An important field of application of fixed point theory exist nowadays in the investigation of the stability of complex continuous-time and discrete-time dynamic systems [1,2,3]. Meir–Keeler self-mappings have received important attention in the context of fixed point theory perhaps due to the associated relaxing in the required conditions for the existence of fixed points compared with the usual contractive mappings [4,5,6]. A connection between p-cyclic contractive, p-cyclic Kannan and p-cyclic Meir–Keeler contractions was obtained in [7]. The notion of orbital contractions introduced in [8] weakens the contraction condition in a different way by assuming that the contractive condition is not satisfied for all pairs $(x,y)\in X\times X$. On the other hand, an extension of Banach’s fixed point theorem is obtained in [9] by considering a cyclical contractive condition. Some generalizations of cyclic maps that involve Meir–Keeler maps were given in [5,10,11,12]. Another kind of generalization of the Banach contraction principle is by altering the underlying space. Such kinds of generalizations are also obtained in partial metric spaces. To understand partial metric spaces, one may refer to [13,14,15]. For generalizations of the Banach contraction theorem, in which the underlying space is a partial metric space, one may refer to [16,17,18,19,20]. In this article, we give the conditions for the existence of a unique fixed point and a best proximity point of p-cyclic orbital Meir–Keeler maps in partial metric spaces.

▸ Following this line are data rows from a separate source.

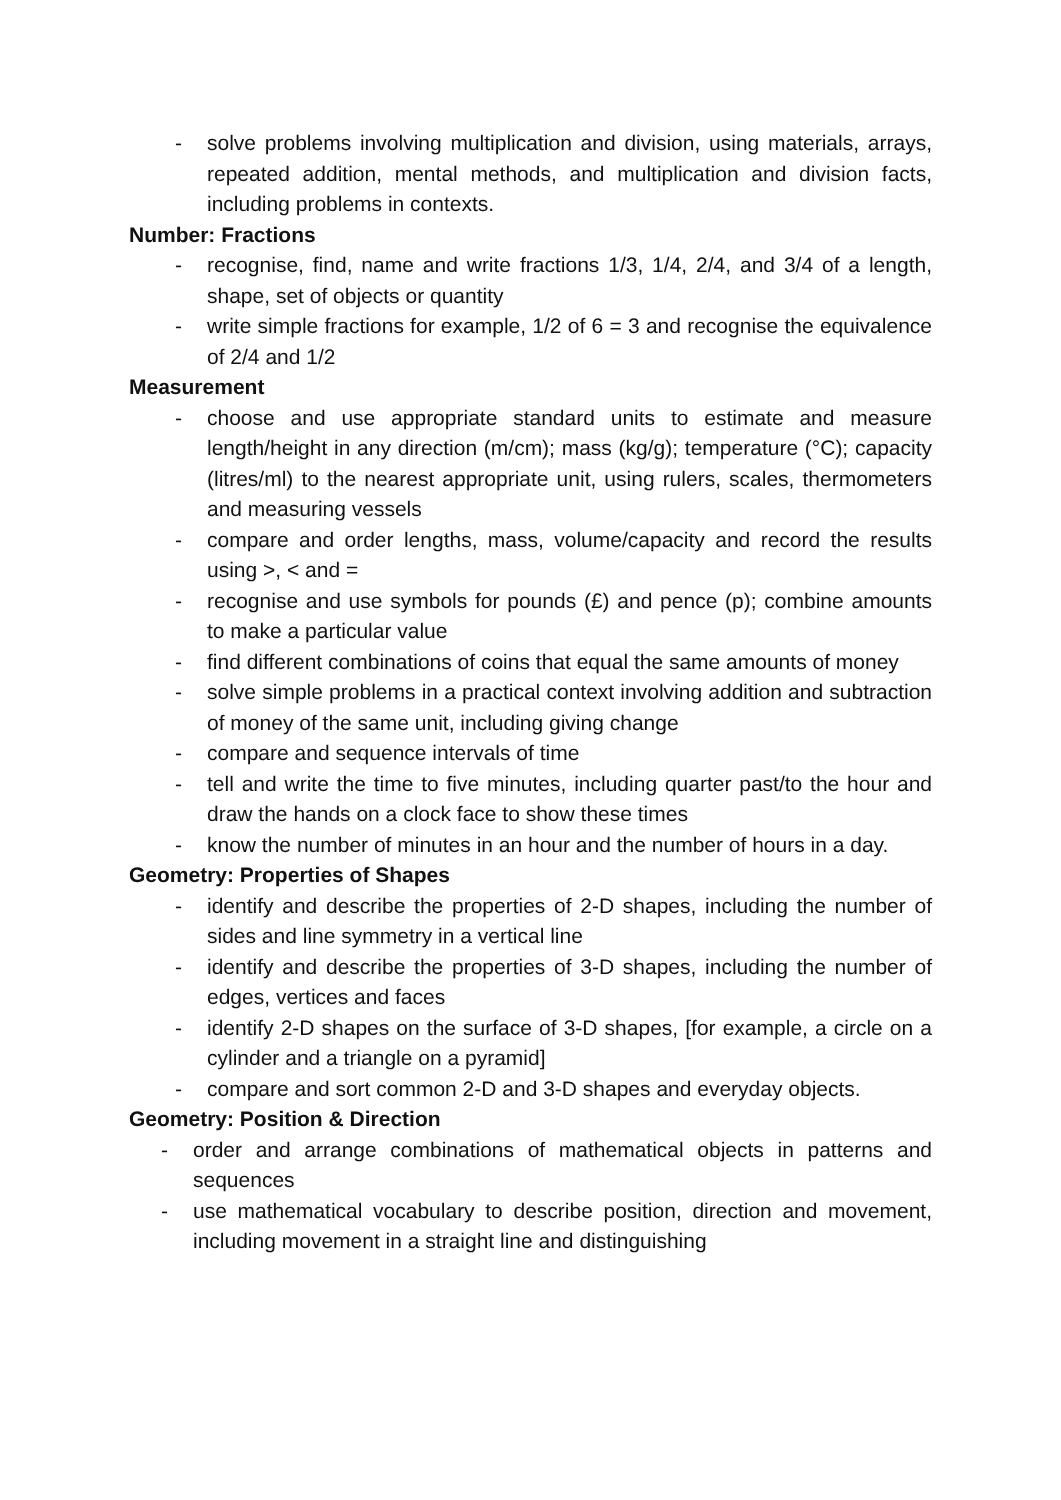- solve problems involving multiplication and division, using materials, arrays, repeated addition, mental methods, and multiplication and division facts, including problems in contexts.
Number: Fractions
- recognise, find, name and write fractions 1/3, 1/4, 2/4, and 3/4 of a length, shape, set of objects or quantity
- write simple fractions for example, 1/2 of 6 = 3 and recognise the equivalence of 2/4 and 1/2
Measurement
- choose and use appropriate standard units to estimate and measure length/height in any direction (m/cm); mass (kg/g); temperature (°C); capacity (litres/ml) to the nearest appropriate unit, using rulers, scales, thermometers and measuring vessels
- compare and order lengths, mass, volume/capacity and record the results using >, < and =
- recognise and use symbols for pounds (£) and pence (p); combine amounts to make a particular value
- find different combinations of coins that equal the same amounts of money
- solve simple problems in a practical context involving addition and subtraction of money of the same unit, including giving change
- compare and sequence intervals of time
- tell and write the time to five minutes, including quarter past/to the hour and draw the hands on a clock face to show these times
- know the number of minutes in an hour and the number of hours in a day.
Geometry: Properties of Shapes
- identify and describe the properties of 2-D shapes, including the number of sides and line symmetry in a vertical line
- identify and describe the properties of 3-D shapes, including the number of edges, vertices and faces
- identify 2-D shapes on the surface of 3-D shapes, [for example, a circle on a cylinder and a triangle on a pyramid]
- compare and sort common 2-D and 3-D shapes and everyday objects.
Geometry: Position & Direction
- order and arrange combinations of mathematical objects in patterns and sequences
- use mathematical vocabulary to describe position, direction and movement, including movement in a straight line and distinguishing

A partial metric space is a generalization of a metric space, as is well seen from the following definition:

Definition 1 ([13]).

A partial metric space is a pair $(X,\rho )$, where $\rho :X\times X\to {\mathbb{R}}^{+}$ such that:

(1)

$0\le \rho (x,x)\le \rho (x,y)$ (non-negativity and small self-distances)

(2)

If $\rho (x,x)=\rho (x,y)=\rho (y,y)$ then $x=y$ (indistancy implies equality)

(3)

$\rho (x,y)=\rho (y,x)$ (symmetry)

(4)

$\rho (x,z)\le \rho (x,y)+\rho (y,z)-\rho (y,y)$ (triangularity).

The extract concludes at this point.